Figure 1. Structural similarity, purification of methyltransferases, and substrate designing.

(a–b) Domain architecture of Mod subunit of EcoP15I, human methyltransferase like-3 (METTL3), and human METTL14 methyltransferases (MTases). All three members belong to the β-class of SAM-dependent MTases and exhibit a sequential arrangement of motifs (IV-X followed by motif I) (Bujnicki et al., 2002; Woodcock et al., 2020; Malone et al., 1995). Motif IV (D/EPPY/W/L) and I are associated with the recognition of target adenine base (Gupta et al., 2015) and co-factor (SAM) binding (Wang et al., 2016b; Sledz and Jinek, 2016; Wang et al., 2016a), respectively. (c) Crystal structure of EcoP15I-DNA complex (PDB ID: 4ZCF) (Gupta et al., 2015): Mod_A MTase (cyan), Mod_B MTase (blue), non-methylating DNA strand (gray), target (methylating) DNA strand (orange), flipped adenine base (red stick). The methyltransferase cores of Mod_B and Mod_A are shown in dark blue and light pink, respectively. The Res subunit of EcoP15I was omitted for clarity. (d) MTase domains of two Mod subunits (ModA/B) of EcoP15I with target DNA strand. The regions flanking the methyltransferase core (e.g., CTD and TRD) are omitted for clarity. Only the region encompassing the MTase core (aa 90–132, 169–261, and 385–511) of EcoP15I Mod was selected for the alignment with the methyltransferase core of METTL3 (aa 358–580) and METTL14 (aa 165–378). (e) An overlay of MTase domains of EcoP15I and METTL14 (PDB ID: 5IL0) shows structural similarity within MTase folds (rmsd = 2.55 Å over 278 Cα atoms). RNA strand here was modeled based on the respective methylating strand in the EcoP15I structure.(f) Chromatogram of final size exclusion chromatography (SEC) step of purification showing METTL3-METTL14 complexes (left, full-length; right, METL3-METTL14_[-RGG]) co-eluted as single homogenous species. Blue, absorbance at 280 nm; green, absorbance at 260 nm (A260). Coomassie stained gels (lower panels) confirm high purity of METTL3-METTL14 proteins in the SEC peak fractions. (g) Sequence of DNA and RNA oligonucleotides used in this study. All oligos have a covalently attached 5’-fluorescein (not shown). (h) Secondary structure of rNEAT2 and its 3D model as predicted by MC-SYM (Parisien and Major, 2008). rNEAT2 harbors a potential DRACH motif (yellow line). (i) Secondary structure of rTCE23 RNA and its solution NMR structure (PDB ID: 2ES5) (Oberstrass et al., 2006).

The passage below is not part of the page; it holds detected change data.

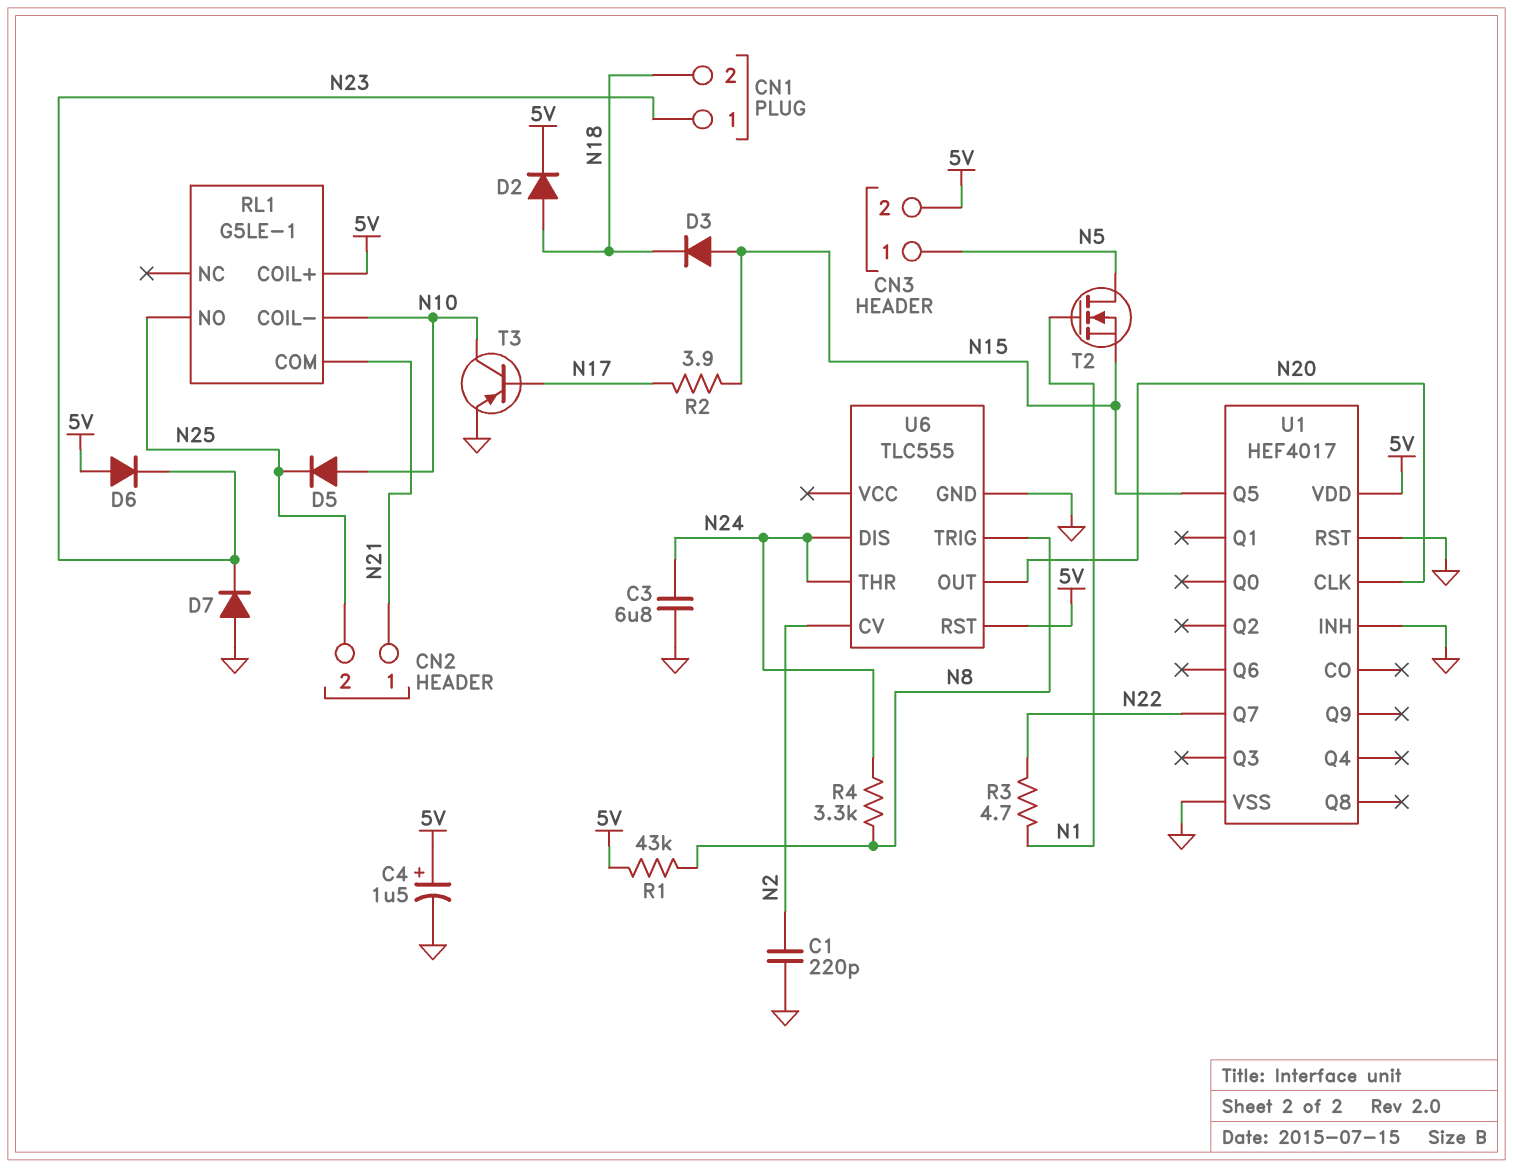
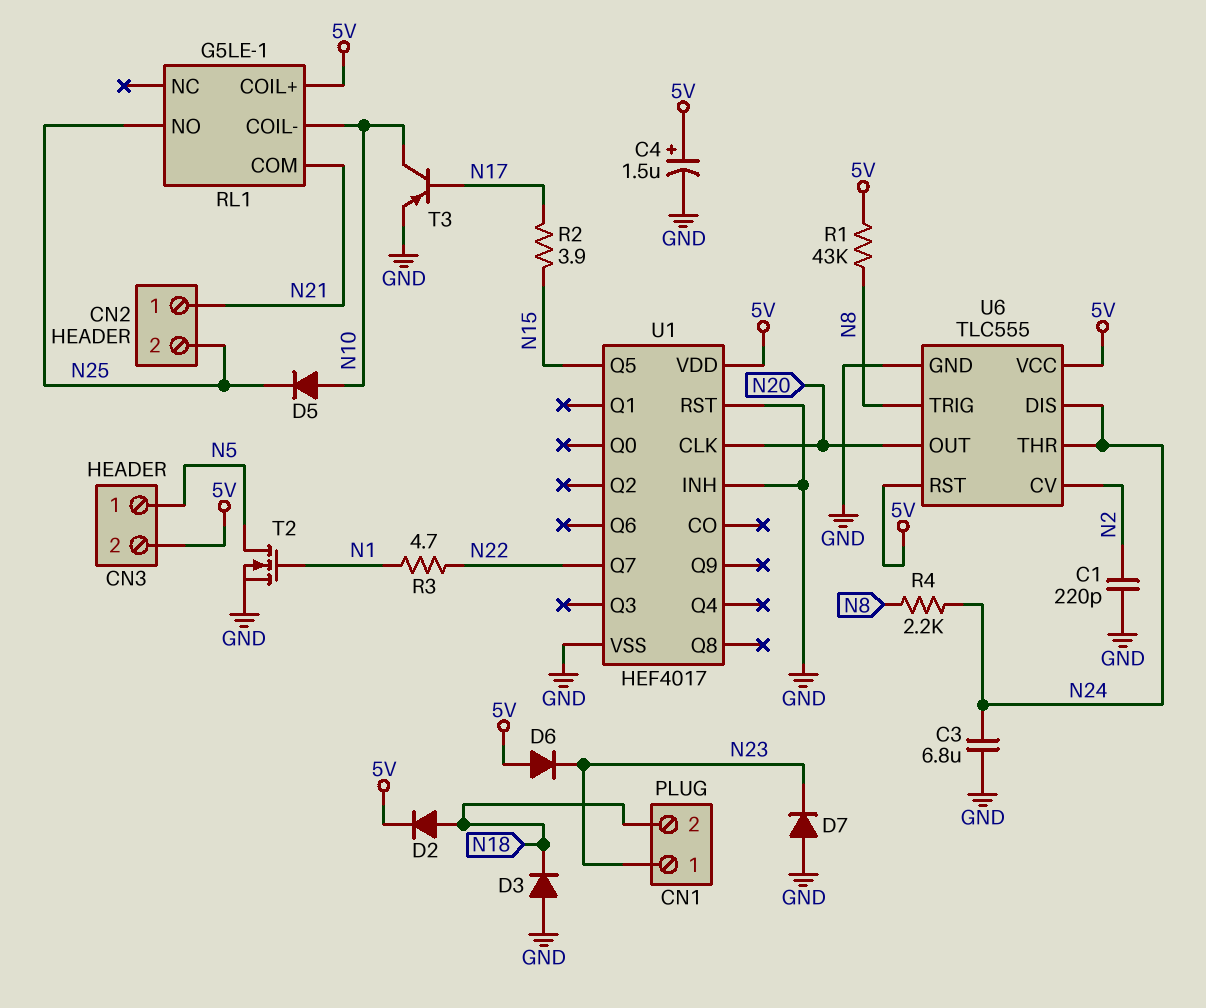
D3: diode (A N15, K N18) -> diode (A GND, K N18)
R4: 3.3k (N8, N24) -> 2.2k (N8, N24)
T2: NMOS (G N1, D N5, S N15) -> NMOS (G N1, D N5, S GND)
U6 pin VCC: none -> 5V

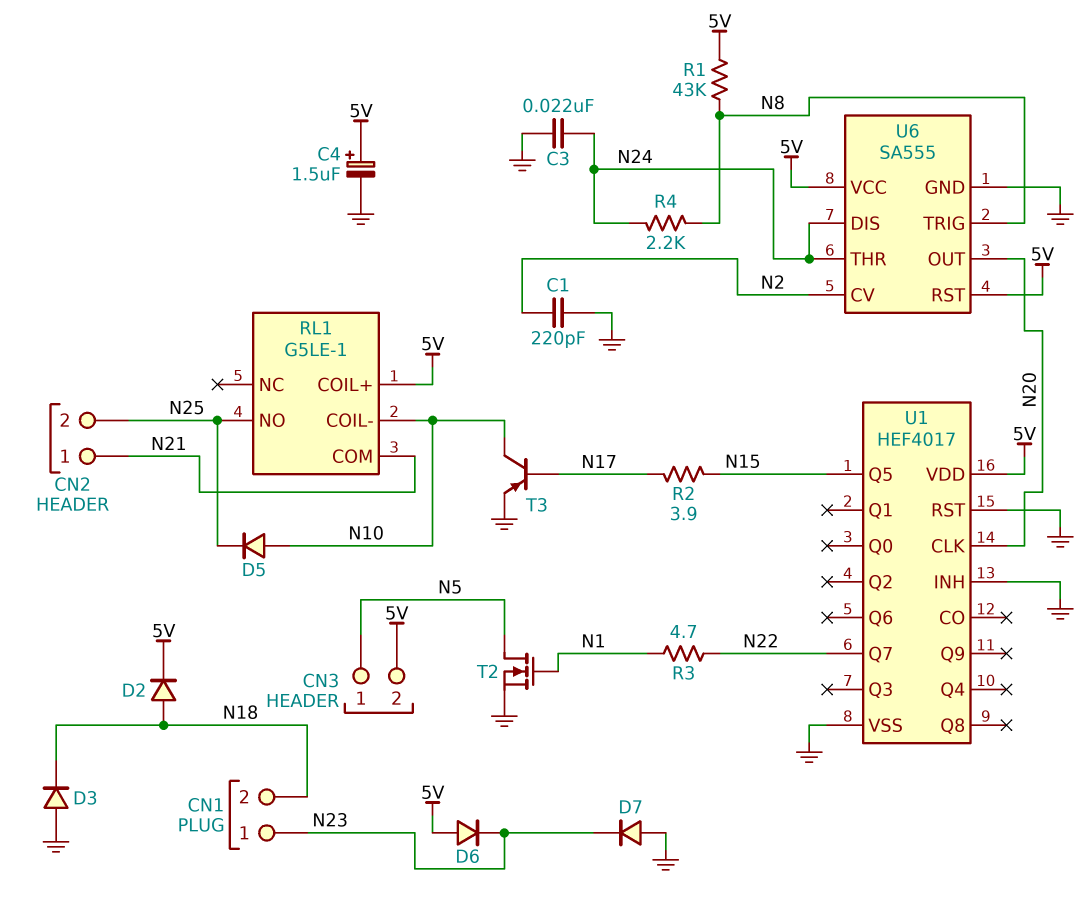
C3: 6.8uF (GND, N24) -> 22nF (GND, N24)
U6: TLC555 -> SA555

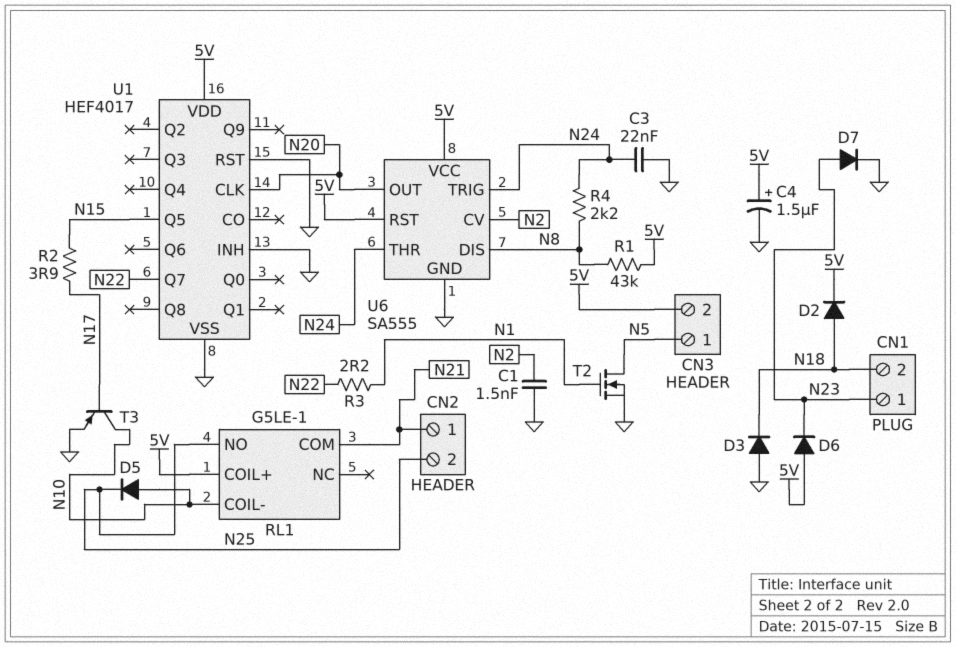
C1: 220pF (GND, N2) -> 1.5nF (GND, N2)
D7: diode (A GND, K N23) -> diode (A N23, K GND)
R3: 4.7 (N1, N22) -> 2.2 (N1, N22)
U6 pin DIS: N24 -> N8
U6 pin TRIG: N8 -> N24

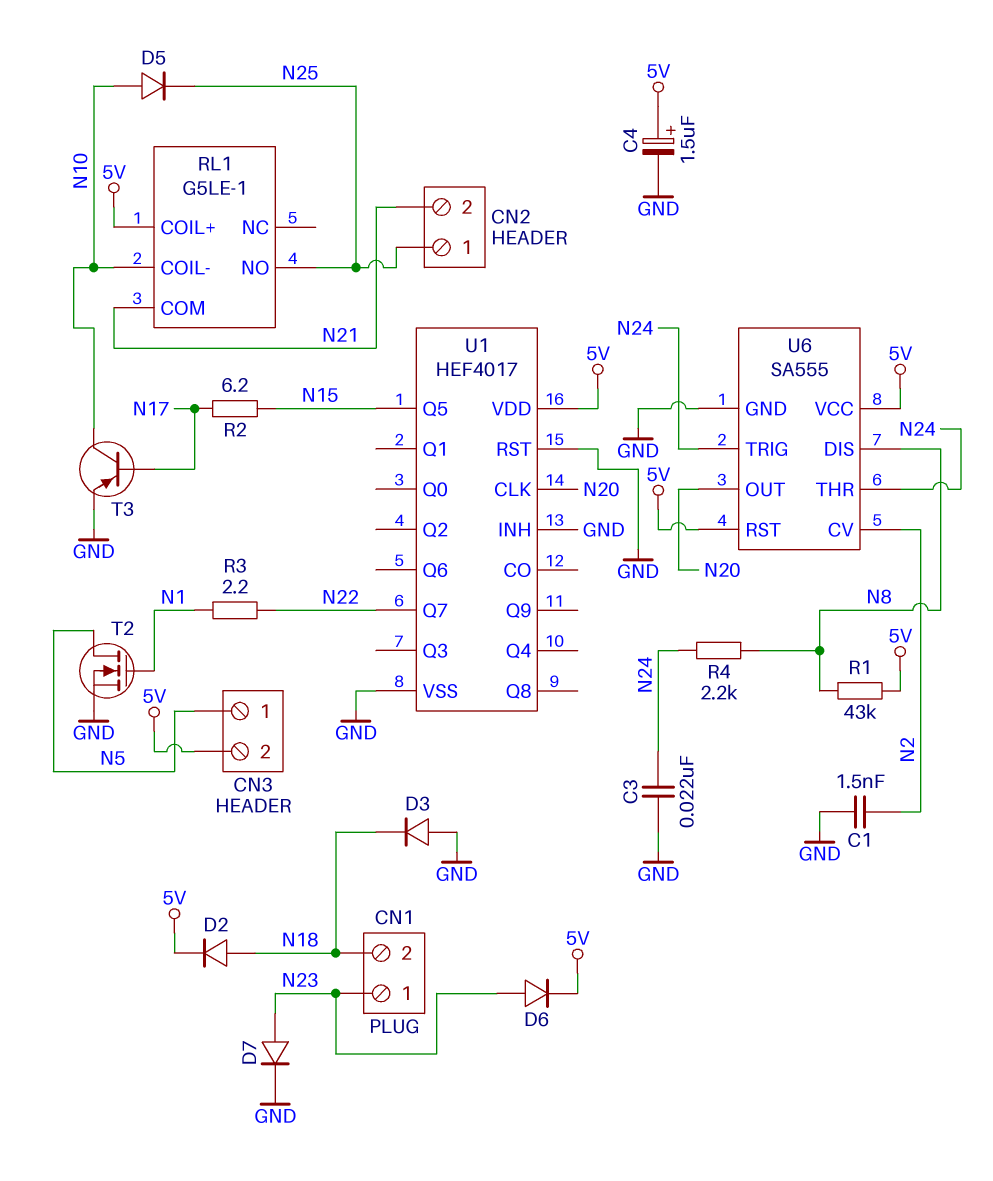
CN2 pin 1: N21 -> N25
CN2 pin 2: N25 -> N21
D6: diode (A 5V, K N23) -> diode (A N23, K 5V)
R2: 3.9 (N15, N17) -> 6.2 (N15, N17)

Figure 1—figure supplement 1. Potential mode of DNA recognition.

(a) Blue ribbons, the MTase core (Mod_B) of EcoP15I (aa 90–132, 169–261, 385–511 from PDB: 4ZCF) in complex with the target DNA strand (orange sticks). The conserved motifs in class β MTases are shown in magenta. The motif IV (D/EPPY/W/L) that surrounds the Watson-Crick edge of the flipped target adenine base (red) is shown in stick mode. (b) Cyan ribbons, MTase core of human METTL14 (PDB: 5IL0) with a modeled single-stranded DNA (ssDNA) as in Mod_B. The conserved motifs are colored in yellow. (c) An overlay of MTases of Mod_B and METTL14 was performed using the SSM method (secondary structure-based) that yielded an rmsd of 2.55 over 282aa of METTL14 aligned with 278aa of Mod_B. The canonical MTase motifs, including motif IV, in two MTases overlay well. Due to lack of structures of METTL3 or Mod_A (in complex with a flipped adenine base), we chose Mod_B and METTL14 for this superposition. We could not model RGG motifs due to the lack of predicted structure for this region.